As a polemicist, he has demonstrated a knack for formulating his pearls of sarcasm around a grain of truth, and thus his commentaries have left him as virtually the only audible spokesman of the late regime. He sees the current situation in Poland as “this race towards a right-wing, clerical and populist semi-dictatorship” with the Great Electrician (depicted in Napoleonic headgear) at the helm.

“Arbitrary rule will be legitimized,” he predicted in Nie’s issue of June 20, “and orations about democracy will be endless. The opposition, at least the one rooted in Solidarity, will be allowed to operate legally, i.e., talk as much as they bloody like. The West (will be) holding its nose, so its sense of smell will not be sensitive to the dictatorial and clerical stench coming from Poland. The West will reconcile with its propaganda failure, which the denigration of a model post-Communist democracy in Poland will constitute, and will decide--as it does in the case of Africa, South America or Asia--that the domestic political systems of peripheral countries is not as important as keeping them within the Western sphere of influence.”

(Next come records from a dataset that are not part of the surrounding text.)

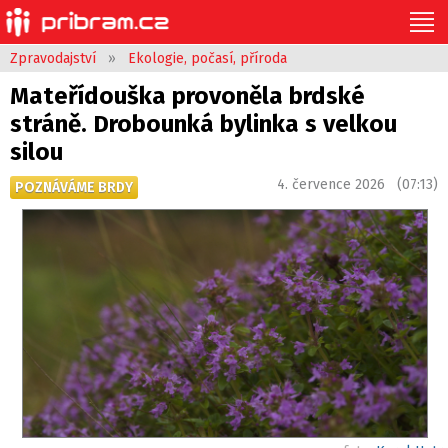
Zpravodajství
»
Ekologie, počasí, příroda
Mateřídouška provoněla brdské
stráně. Drobounká bylinka s velkou
silou
4. července 2026 (07:13)
POZNÁVÁME BRDY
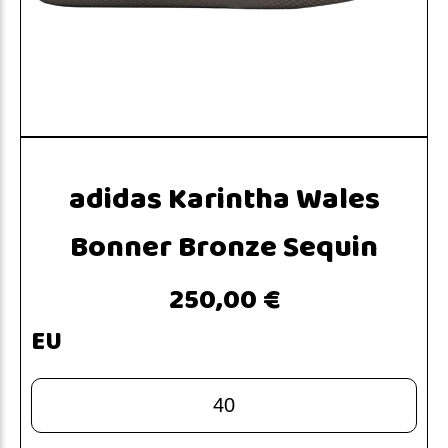
adidas Karintha Wales
Bonner Bronze Sequin
250,00 €
EU
40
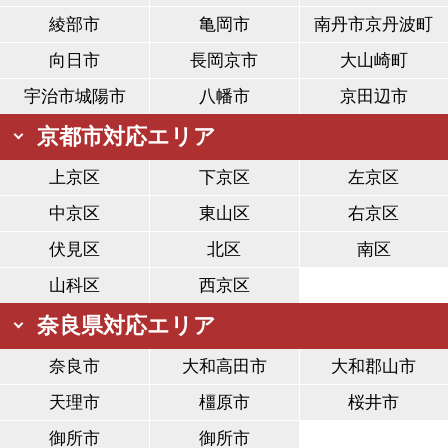
綾部市
亀岡市
南丹市京丹波町
向日市
長岡京市
大山崎町
宇治市城陽市
八幡市
京田辺市
京都市対応エリア
上京区
下京区
左京区
中京区
東山区
右京区
伏見区
北区
南区
山科区
西京区
奈良県対応エリア
奈良市
大和高田市
大和郡山市
天理市
橿原市
桜井市
御所市
御所市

This strikes home with many Polish readers, who do not have to be former Communists to regard Walesa or the church as sometimes-threatening forces, or to see the West as capable of an expedient blindness. And it is typical Urban, less than fully honest, yet not totally implausible--a marginal territory that Jerzy Urban has staked out as his own preserve in a long and varied career that shows no sign of ending soon.